* _Provided passage_:
- - - - - - -

The Reys, like George, had tremendous zest for travel and new experience. Both were born in Germany, H. A. (Hans Augusto) in 1898, and Margret (Margarete Elisabeth Waldstein) in 1906. Although the two became acquainted in their homeland, they fell in love after each moved to Rio de Janeiro, where they married in 1935. Their honeymoon led them to Paris, where Hans published his first book for children, Cecily G. and the Nine Monkeys, introducing Curious George as a peripheral character.
In 1940 the Reys, both of whom were Jewish, fled Paris as the Nazis mounted their invasion of the city, making their way by bicycle to Spain, by train to Lisbon, then to Brazil, New York City, and finally Cambridge, Massachusetts, where they made their home. The few belongings they carried with them from Europe included the manuscript of Curious George, which Houghton Mifflin published in 1941. Together they created six more classic Curious George adventures: Curious George Flies a Kite, Curious George Gets a Medal, Curious George Learns the Alphabet, Curious George Goes to the Hospital, Curious George Rides a Bike, and Curious George Takes a Job.
Like Babar, Bambi, Pippi Longstocking, and countless other children’s book characters, George is, for all purposes, an orphan, one who was separated from his family. (He was kidnapped, in fact, by The Man with the Yellow Hat, who has gained his own degree of fame through the series.) Admonished to stay home and be good, George invariably lets his curiosity get the better of him and winds up in some kind of trouble every time: in jail, on a runaway cow, kidnapped by circus promoters, or in the hospital. In a possible nod to the Reys’s own hair-raising escape from the Nazis, every story involves an antic chase scene. And every story ends in a happy reunion with the man with the yellow hat, who is George’s trainer, keeper, teacher, disciplinarian, and parental figure.

- - - - - - -

* _Prompt A_: In the passage about H. A. and Margret Rey, in what city did the two marry?
* _Prompt B_: Continue the passage about H. A. and Margret Rey and Curious George from where it stops.

- - - - - - -

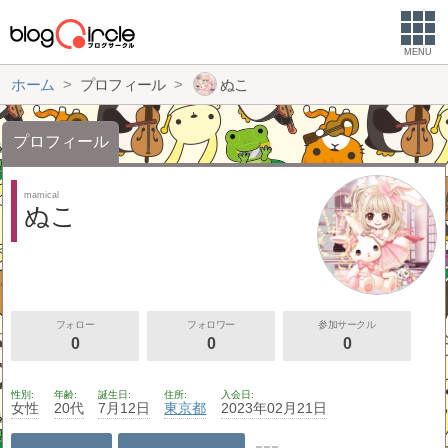
MENU
ホーム
プロフィール
ぬこ
プロフィール
mamical
ぬこ
フォロー
フォロワー
参加サークル
0
0
0
性別
年齢
誕生日
住所
入会日
女性
20代
7月12日
東京都
2023年02月21日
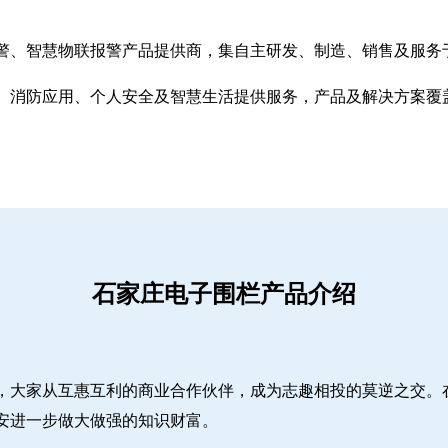
警、智慧物联报警产品提供商，集自主研发、制造、销售及服务
、消防应用、个人安全及智慧生活提供服务，产品及解决方案覆
石家庄电子围栏产品介绍
，大家从互惠互利的商业合作伙伴，成为志趣相投的莫逆之交。
安进一步做大做强的知识财富。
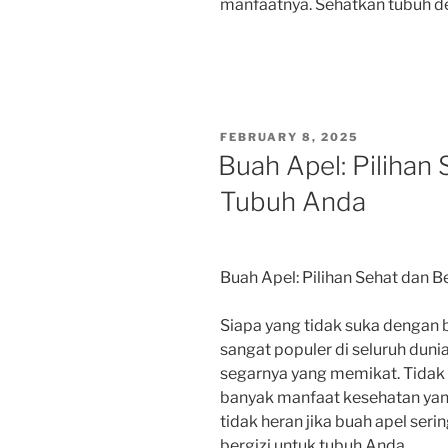
manfaatnya. Sehatkan tubuh de
POSTED
FEBRUARY 8, 2025
ON
Buah Apel: Pilihan 
Tubuh Anda
Buah Apel: Pilihan Sehat dan B
Siapa yang tidak suka dengan 
sangat populer di seluruh duni
segarnya yang memikat. Tidak 
banyak manfaat kesehatan yang 
tidak heran jika buah apel seri
bergizi untuk tubuh Anda.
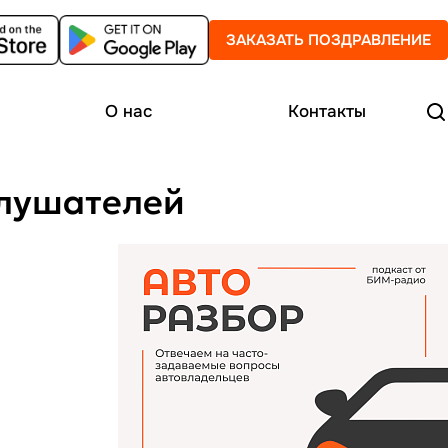
ЗАКАЗАТЬ ПОЗДРАВЛЕНИЕ
О нас
Контакты
слушателей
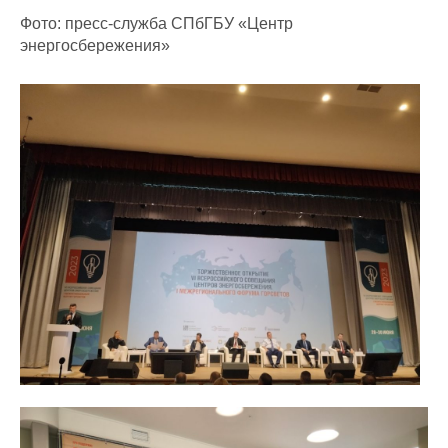
Фото: пресс-служба СПбГБУ «Центр
энергосбережения»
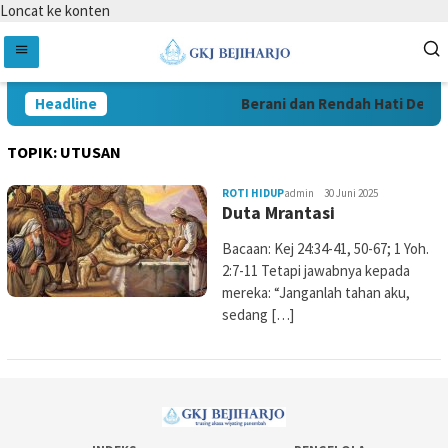
Loncat ke konten
Headline
Berani dan Rendah Hati Demi 
TOPIK:
UTUSAN
ROTI HIDUP
admin
30 Juni 2025
Duta Mrantasi
Bacaan: Kej 24:34-41, 50-67; 1 Yoh.
2:7-11 Tetapi jawabnya kepada
mereka: “Janganlah tahan aku,
sedang […]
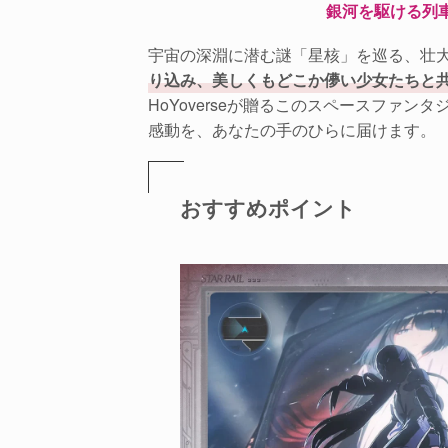
銀河を駆ける列
宇宙の深淵に潜む謎「星核」を巡る、壮
り込み、美しくもどこか儚い少女たちと
HoYoverseが贈るこのスペースファ
感動を、あなたの手のひらに届けます。
おすすめポイント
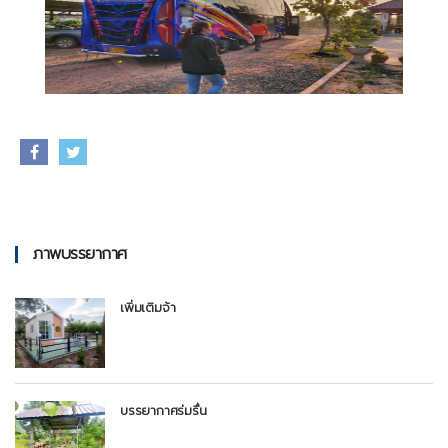
ภาพบรรยากาศ
เพิ่มเติมจ้า
บรรยากาศร่มรื่น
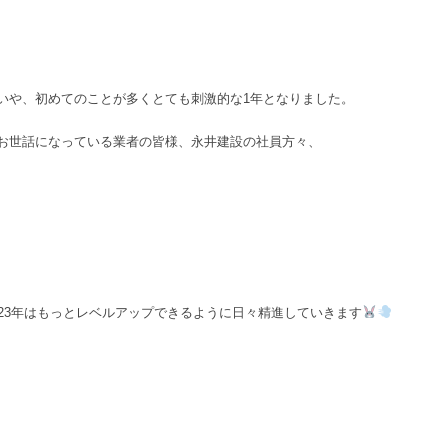
いや、初めてのことが多くとても刺激的な1年となりました。
お世話になっている業者の皆様、永井建設の社員方々、
23年はもっとレベルアップできるように日々精進していきます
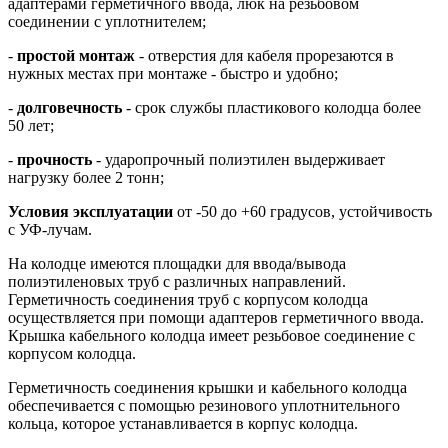
адаптерами герметичного ввода, люк на резьбовом
соединении с уплотнителем;
-
простой монтаж
- отверстия для кабеля прорезаются в
нужных местах при монтаже - быстро и удобно;
-
долговечность
- срок службы пластикового колодца более
50 лет;
-
прочность
- ударопрочный полиэтилен выдерживает
нагрузку более 2 тонн;
Условия эксплуатации
от -50 до +60 градусов, устойчивость
с УФ-лучам.
На колодце имеются площадки для ввода/вывода
полиэтиленовых труб с различных направлений.
Герметичность соединения труб с корпусом колодца
осуществляется при помощи адаптеров герметичного ввода.
Крышка кабельного колодца имеет резьбовое соединение с
корпусом колодца.
Герметичность соединения крышки и кабельного колодца
обеспечивается с помощью резинового уплотнительного
кольца, которое устанавливается в корпус колодца.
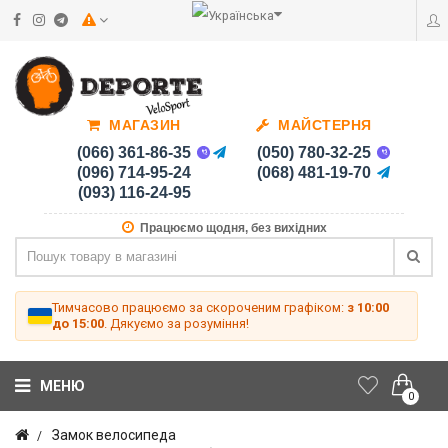
МАГАЗИН
МАЙСТЕРНЯ
(066) 361-86-35
(050) 780-32-25
(096) 714-95-24
(068) 481-19-70
(093) 116-24-95
Працюємо щодня, без вихідних
Тимчасово працюємо за скороченим графіком:
з 10:00
до 15:00
. Дякуємо за розуміння!
МЕНЮ
0
Замок велосипеда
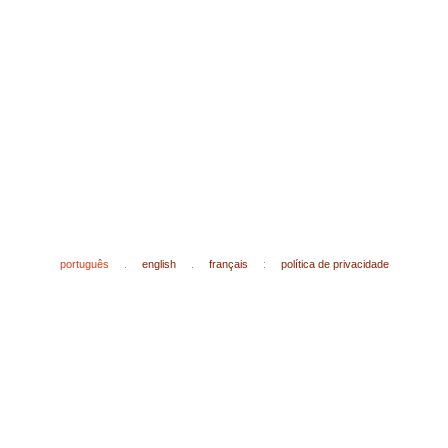
português
.
english
.
français
:
política de privacidade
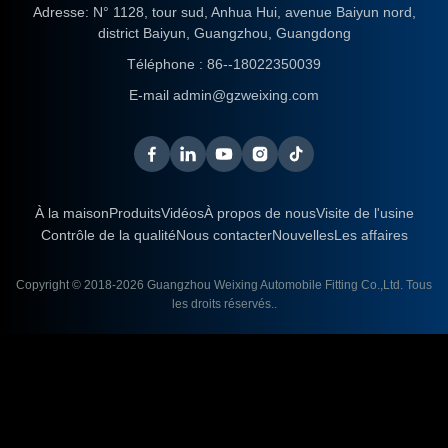
Adresse: N° 1128, tour sud, Anhua Hui, avenue Baiyun nord,
district Baiyun, Guangzhou, Guangdong
Téléphone :
86--18022350039
E-mail
admin@gzweixing.com
À la maison
Produits
Vidéos
À propos de nous
Visite de l'usine
Contrôle de la qualité
Nous contacter
Nouvelles
Les affaires
Copyright © 2018-2026
Guangzhou Weixing Automobile Fitting Co.,Ltd.
Tous
les droits réservés..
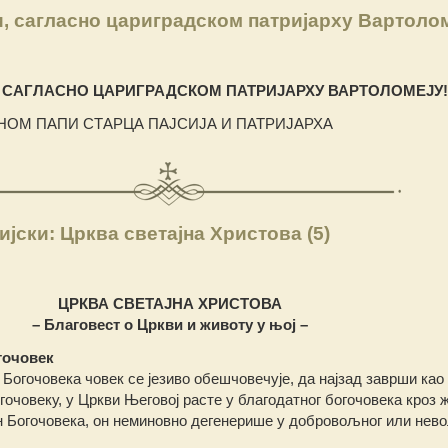
, сагласно цариградском патријарху Вартоло
 САГЛАСНО ЦАРИГРАДСКОМ ПАТРИЈАРХУ ВАРТОЛОМЕЈУ! 
НОМ ПАПИ СТАРЦА ПАЈСИЈА И ПАТРИЈАРХА
јски: Црква светајна Христова (5)
ЦРКВА СВЕТАЈНА ХРИСТОВА
– Благовест о Цркви и животу у њој –
гочовек
 Богочовека човек се језиво обешчовечује, да најзад заврши као
огочовеку, у Цркви Његовој расте у благодатног богочовека кро
ан Богочовека, он неминовно дегенерише у добровољног или нев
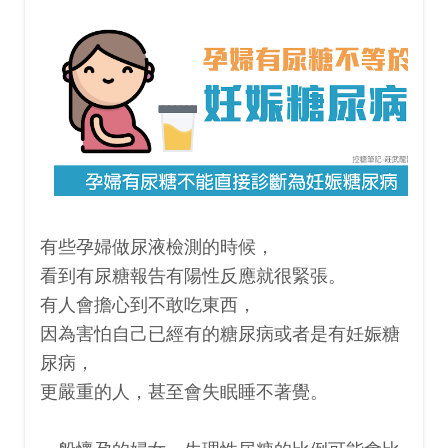
有些孕婦做尿液檢測的時候，
看到有尿糖報告有陽性反應就很緊張。
有人會擔心到不敢吃東西，
因為害怕自己已經有的糖尿病或者是有
妊娠糖
尿病，
更嚴重的人，甚至會失眠睡不著覺。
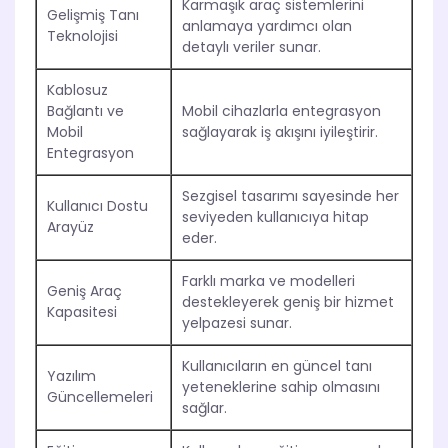
Karmaşık araç sistemlerini
Gelişmiş Tanı
anlamaya yardımcı olan
Teknolojisi
detaylı veriler sunar.
Kablosuz
Bağlantı ve
Mobil cihazlarla entegrasyon
Mobil
sağlayarak iş akışını iyileştirir.
Entegrasyon
Sezgisel tasarımı sayesinde her
Kullanıcı Dostu
seviyeden kullanıcıya hitap
Arayüz
eder.
Farklı marka ve modelleri
Geniş Araç
destekleyerek geniş bir hizmet
Kapasitesi
yelpazesi sunar.
Kullanıcıların en güncel tanı
Yazılım
yeteneklerine sahip olmasını
Güncellemeleri
sağlar.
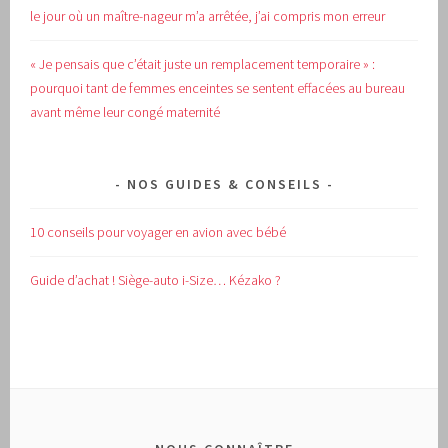
le jour où un maître-nageur m’a arrêtée, j’ai compris mon erreur
« Je pensais que c’était juste un remplacement temporaire » :
pourquoi tant de femmes enceintes se sentent effacées au bureau
avant même leur congé maternité
NOS GUIDES & CONSEILS
10 conseils pour voyager en avion avec bébé
Guide d’achat !
Siège-auto i-Size… Kézako ?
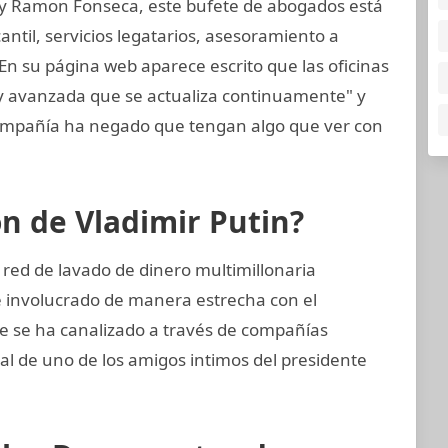
 y Ramon Fonseca, este bufete de abogados está
til, servicios legatarios, asesoramiento a
 En su página web aparece escrito que las oficinas
 y avanzada que se actualiza continuamente" y
mpañía ha negado que tengan algo que ver con
ón de Vladimir Putin?
 red de lavado de dinero multimillonaria
e involucrado de manera estrecha con el
e se ha canalizado a través de compañías
ial de uno de los amigos intimos del presidente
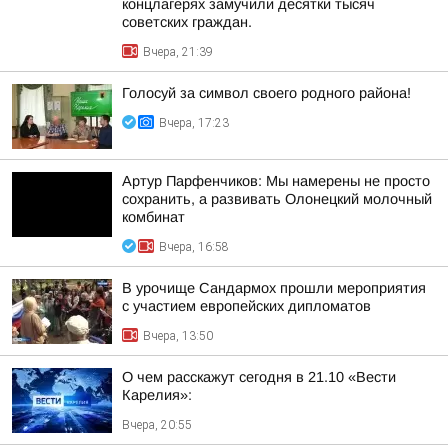
концлагерях замучили десятки тысяч
советских граждан.
Вчера, 21:39
Голосуй за символ своего родного района!
Вчера, 17:23
Артур Парфенчиков: Мы намерены не просто
сохранить, а развивать Олонецкий молочный
комбинат
Вчера, 16:58
В урочище Сандармох прошли мероприятия
с участием европейских дипломатов
Вчера, 13:50
О чем расскажут сегодня в 21.10 «Вести
Карелия»:
Вчера, 20:55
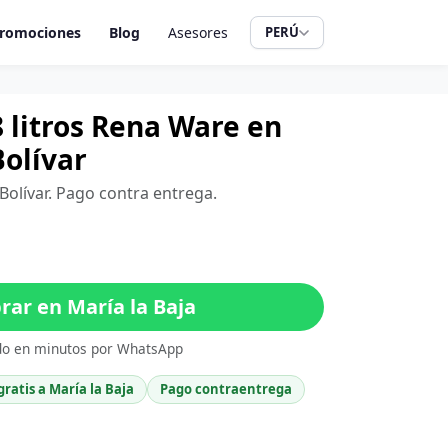
romociones
Blog
Asesores
PERÚ
8 litros Rena Ware en
Bolívar
 Bolívar. Pago contra entrega.
ar en María la Baja
do en minutos por WhatsApp
gratis a María la Baja
Pago contraentrega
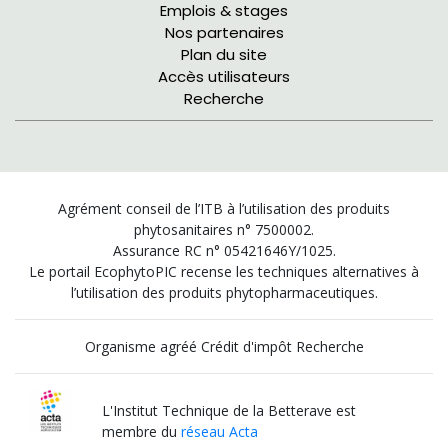
Emplois & stages
Nos partenaires
Plan du site
Accès utilisateurs
Recherche
Agrément conseil de l’ITB à l’utilisation des produits
phytosanitaires n° 7500002.
Assurance RC n° 05421646Y/1025.
Le portail EcophytoPIC recense les techniques alternatives à
l’utilisation des produits phytopharmaceutiques.
Organisme agréé Crédit d'impôt Recherche
L'Institut Technique de la Betterave est
membre du
réseau Acta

- - - - - - -

* _Response area A_: Rio de Janeiro

* _Response area B_:
According to their publisher, the Reys were not just a writer/designer team. Although Hans was primarily focused on ideas and illustrations, and Margret on writing, their work often overlapped. The result was pure magic. The Curious George books transcend time and space, driven by a sincere understanding of the forces that propel children: curiosity, resourcefulness, and love of home.
Good To Know
H. A. Rey also independently produced a series of astronomy books (including Find the Constellations), and Margret wrote Pretzel, about a dachshund, and Spotty, about a rabbit, with H. A. Rey’s illustrations. They lived in Cambridge, Massachusetts until their deaths, H. A. Rey’s in 1977 and Margret Rey’s in 1996.
Margret's name does not appear on some of the earlier Curious George collaborations because, she said, "When we first came to America our publisher suggested we use my husband's name because the children's book field was so dominated by women. They thought it would sell better. After a time I thought 'why the devil did I do that?' So since then my name has appeared also."